Ela conta que a mãe tem demência e, por isso, acredita que ela não se sinta triste pela ausência:
— Sempre que a gente se fala ela diz que tá morrendo de saudades, pergunta dos netos e do meu marido e diz que está louca para me ver. Eu digo que não posso ir vê-la por causa desse vírus e toda vez ela diz: "ah é? Nossa! Que horror".
Atenção aos sinais de tristeza ou depressão
Uma das dificuldades está em administrar as emoções daqueles que têm consciência de que estão longe da família e também diante da falta de atividades extras, como missas, grupos de música, dança ou artesanato.
— Quando veio a pandemia foi pensado em um protocolo sanitário, mas não teve esse olhar para o idoso que ficou isolado. Antes, eles iam na missa, mercado, caminhavam para fazer exercícios... Hoje, eles não podem fazer nada. Sentem falta desse contato com o mundo lá fora. Estamos atentos aos sinais de tristeza e depressão e temos que pensar em amenizar esses reflexos — afirma o psicólogo Rafael Klein, que atua na Novos Horizontes.

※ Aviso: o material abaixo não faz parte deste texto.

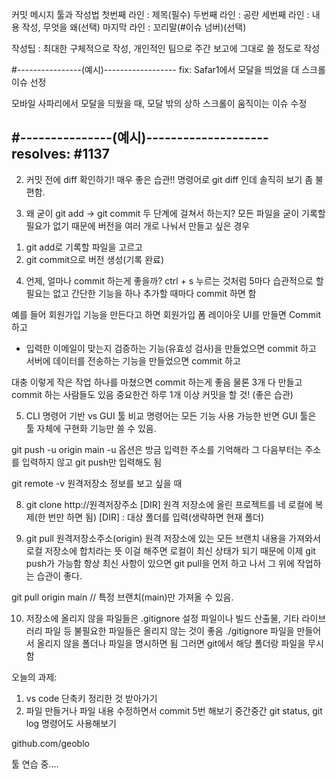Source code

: 커밋 메시지 툴과 작성법
첫번째 라인 : 제목(필수)
두번째 라인 : 공란
세번째 라인 : 내용 작성, 무엇을 왜(선택)
마지막 라인 : 꼬리말(#이슈 넘버)(선택)

작성팁 : 최대한 구체적으로 작성, 개인적인 팀으로 주간 보고에 그대로 쓸 정도로 작성

#----------------(예시)------------------
fix: Safar1에서 모달을 띄었을 대 스크롤 이슈 선정

모바일 사파리에서 모달을 듸웠을 때,
모달 밖의 상하 스크롤이 움직이는 이슈 수정

#---------------(예시)--------------------
resolves: #1137
------------------------------------------

2. 커밋 전에 diff 확인하기! 매우 좋은 습관!!
명령어로 git diff 인데 솔직히 보기 좀 불편함.

3. 왜 굳이 git add -> git commit 두 단계에 걸쳐서 하는지?
모든 파일을 굳이 기록할 필요가 없기 때문에
버전을 여러 개로 나눠서 만들고 싶은 경우
1) git add로 기록할 파일을 고르고
2) git commit으로 버전 생성(기록 완료)

4. 언제, 얼마나 commit 하는게 좋을까?
ctrl + s 누르는 것처럼 5마다 습관적으로 할 필요는 없고
간단한 기능을 하나 추가할 때마다 commit 하면 함

예를 들어 회원가입 기능을 만든다고 하면
  회원가입 폼 레이아웃 UI를 만들면 Commit 하고
- 입력한 이메일이 맞는지 검증하는 기능(유효성 검사)을 만들었으면 commit 하고
  서버에 데이터를 전송하는 기능을 만들었으면 commit 하고

대충 이렇게 작은 작업 하나를 마쳤으면 commit 하는게 좋음
물론 3개 다 만들고 commit 하는 사람들도 있음
중요한건 하루 1개 이상 커밋을 할 것! (좋은 습관)

5. CLI 명령어 기반 vs GUI 툴 비교
명령어는 모든 기능 사용 가능한 반면 GUI 툴은 툴 자체에 구현화 기능만 쓸 수 있음.

git push -u origin main
-u 옵션은 방금 입력한 주소를 기억해라
그 다음부터는 주소를 입력하지 않고 git push만 입력해도 됨

git remote -v
원격저장소 정보를 보고 싶을 때

8. git clone http://원격저장주소 [DIR]
원격 저장소에 올린 프로젝트를 네 로컬에 복제(한 번만 하면 됨)
[DIR] : 대상 폴더를 입력(생략하면 현재 폴더)

9. git pull 원격저장소주소(origin)
원격 저장소에 있는 모든 브랜치 내용을 가져와서 로컬 저장소에 합치라는 뜻
이걸 해주면 로컬이 최신 상태가 되기 때문에 이제 git push가 가능함
항상 최신 사항이 있으면 git pull을 먼저 하고 나서 그 위에 작업하는 습관이 좋다.

git pull origin main // 특정 브랜치(main)만 가져올 수 있음.

10. 저장소에 올리지 않을 파일들은 .gitignore
설정 파일이나 빌드 산출물, 기타 라이브러리 파일 등
불필요한 파일들은 올리지 않는 것이 좋음
./gitignore 파일을 만들어서 올리지 않을 폴더나 파일을 명시하면 됨
그러면 git에서 해당 폴더랑 파일을 무시함

오늘의 과제:
1) vs code 단축키 정리한 것 받아가기
2) 파일 만들거나 파일 내용 수정하면서 commit 5번 해보기
중간중간 git status, git log 명령어도 사용해보기

github.com/geoblo

툴 연습 중....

Pacientes que sofrem de demência, muitas vezes, perguntam diversas vezes sobre o que está acontecendo. Outros ficam tristes e mudam o comportamento. É o caso de Danúncio Augusto de Souza, que sente saudades dos filhos.
— Ele estava acostumado. É difícil lidar com isso. Temos estimulado os familiares. Como não podemos receber visitas nos aniversários, a saída foi os familiares virem entregar os presentes e ficarem nos carros, abanando. Eles precisam sair, passar um tempo com a família. Claro que são necessários cuidados. Mas acredito que, ao menos os mais ansiosos, precisam ter esse contato — diz Klein.
A auxiliar administrativa do Lar Bela Vista, Ana Simone da Rosa Seib, ressalta que as famílias se tranquilizam ao ver que os idosos estão bem.
— No nosso lar, a maioria são idosos muito debilitados, que já viviam outra realidade. Muitos não estão lúcidos e alguns ficam emocionados quando os familiares ligam. O lar é a casa deles e nos dedicamos para que não sintam tanto os reflexos da pandemia. Tentamos manter a rotina deles o mais parecida possível com a que tinham antes — diz.
GRATIDÃO
Na última semana, Bárbara Gubert, 39, e Merielen Felippi Brehm, 35, que lançaram o projeto Gratidão, em agosto, estiveram na casa asilar no bairro Bela Vista. Elas foram adoçar a vida dos moradores com tortas e refrigerantes. As amigas também levaram hidratantes, fraldas e roupas. As duas vão promover ações para arrecadar recursos, principalmente para ajudar os idosos que não tem família.
A ajuda não será apenas financeira, mas voltada a iniciativas que façam com que eles tenham contato com o mundo e se sintam acolhidos e amados. Um dos projetos para quando a pandemia permitir é o "Churras na casa do vô".